During wintertime you can stop by almost any konbini and find a large bain of oden simmering away next to the register. All you have to do is grab a disposable bowl, pick the ingredients you want (pictures and prices will usually be displayed right underneath the oden), put as much stock in as you’d like, and pay at the register. The very same konbini may also sell canned oden and oden packs (which is a pack of assorted tanemono and soup stock) so you can make it at home. General supermarkets will definitely have these stocked.

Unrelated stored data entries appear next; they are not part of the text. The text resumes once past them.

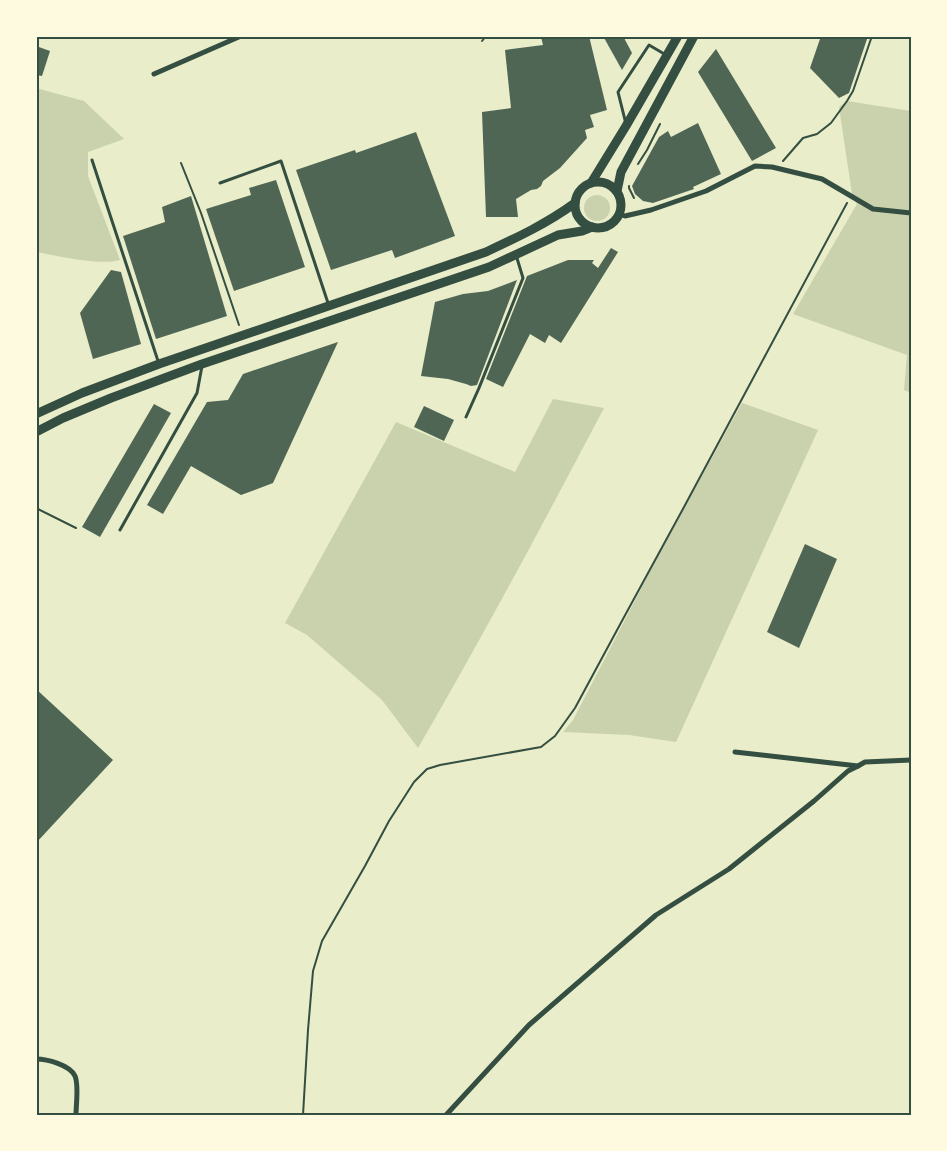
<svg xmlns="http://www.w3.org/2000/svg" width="947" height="1151" viewBox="0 0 947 1151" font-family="'Archivo Narrow',sans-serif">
<rect width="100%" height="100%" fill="#e9edc9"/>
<g fill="#cad2ad">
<path d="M36,88L84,101L124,139L88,152V176L120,260C99,266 59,256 36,252Z"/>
<path d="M847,101L911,111V393L904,390L907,355L793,314L857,204L852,194L839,107Z"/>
<circle cx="597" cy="208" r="13"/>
<path d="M553,399L604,408C544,522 483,636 418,748L382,700L307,635L285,623L396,422L515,472Z"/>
<path d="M742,403L818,430L676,742L629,735L563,732L573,720L657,558Z"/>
</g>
<g fill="#4f6655">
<path d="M545,36H589L607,110L590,115L594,127L585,130L587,138L560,168L543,181L541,186L537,189L531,190L516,199L518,217H486L482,112L511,108L505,50L543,45L541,37Z"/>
<path d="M603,36H623L632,53L622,70Z"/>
<path d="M821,36H868L849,93L839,98L810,68Z"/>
<path d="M36,46L50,51L42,76L36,75Z"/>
<path d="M716,49L776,148L752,161L698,72Z"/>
<path d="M698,123L721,174L693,187L694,189L653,203L643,201L635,194L632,186L659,137L668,131L671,137Z"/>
<path d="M416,132L455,236L395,258L392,250L331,270L296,170L355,150L356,153Z"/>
<path d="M276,180L305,267L234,291L206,209L251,195L249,188Z"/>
<path d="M191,196L227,316L156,339L123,236L165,222L162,207Z"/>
<path d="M611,248L618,252L561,343L549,335L545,343L530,334L503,387L486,379L527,276L568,260H594L592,263L598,268Z"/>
<path d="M111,270L121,272L141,344L93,359L80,313Z"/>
<path d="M517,280L477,385L471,386L466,384L448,379L421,376L435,302L463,294L488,291Z"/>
<path d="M338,342L273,483L241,495L191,466L163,514L147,505L207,402L228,400L243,374Z"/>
<path d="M154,404L171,413L100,537L82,527Z"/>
<path d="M424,406L454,420L444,441L414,427Z"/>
<path d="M805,544L837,559L799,648L767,632Z"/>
<path d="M36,689L113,760L36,843Z"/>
</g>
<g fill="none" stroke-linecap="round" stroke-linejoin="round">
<g stroke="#344e41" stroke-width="2">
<path d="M482,41L486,36"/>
<path d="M783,161L803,138L817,134L831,123L847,101L853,91L872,36"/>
<path d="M181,163L201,213L239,325"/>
<path d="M638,164L647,150L660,124"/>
<path d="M629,186V188L634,198"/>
<path d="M36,508L76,528"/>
<path d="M303,1115L308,1030L313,971L322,941L365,866L389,821L414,782L427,769L440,765L541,747L555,736L575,708L623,619L684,507L847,203"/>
</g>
<g stroke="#344e41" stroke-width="3">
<path d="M626,124L618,92L649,45L666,55"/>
<path d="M92,160L159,364"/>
<path d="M220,183L281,161L329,306"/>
<path d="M466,417L479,388L523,278L516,255"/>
<path d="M120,530L197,393L202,366"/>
</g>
<g stroke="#344e41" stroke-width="5">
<path d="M154,74L241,36"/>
<path d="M619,214L625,216L651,210L706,191L755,166L772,167L822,179L873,209L911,213"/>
<path d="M735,752L858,766L865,762L911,760"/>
<path d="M36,1059C47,1059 70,1065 75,1076C79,1085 76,1104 76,1115"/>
<path d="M446,1115L529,1025L656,915L729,869L814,801L848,771L858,766"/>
</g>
<g stroke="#344e41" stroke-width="9">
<circle cx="598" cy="205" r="23"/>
<path d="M591,183L626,126L678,36"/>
<path d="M617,191L621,172L694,36"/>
<path d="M36,414L82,393L159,364L486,252C518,237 546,224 575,203"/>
<path d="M36,432L63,418L111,398L202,364L489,267L558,235L582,231L592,227"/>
</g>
</g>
<rect width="947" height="1151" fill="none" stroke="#fefae0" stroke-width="75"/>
<rect x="38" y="38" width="872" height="1076" fill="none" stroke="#344e41" stroke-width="2"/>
</svg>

All around Japan you will find renowned oden restaurants and areas. In Tokyo, the Senzoku area in north Asakusa is well known as an oden paradise. One restaurant in particular comes with great acclaim: Otafuku. Otafuku is a family run business, and has been operating since 1961. They broth has not changed since 1945 – that’s over 70 years! They hold the title of the oldest oden broth. Well-known oden-yas usually have an aged broth (10 years+ isn’t uncommon); and it is well worth the visit since an aged broth has a distinctive edge that cannot be replicated at home.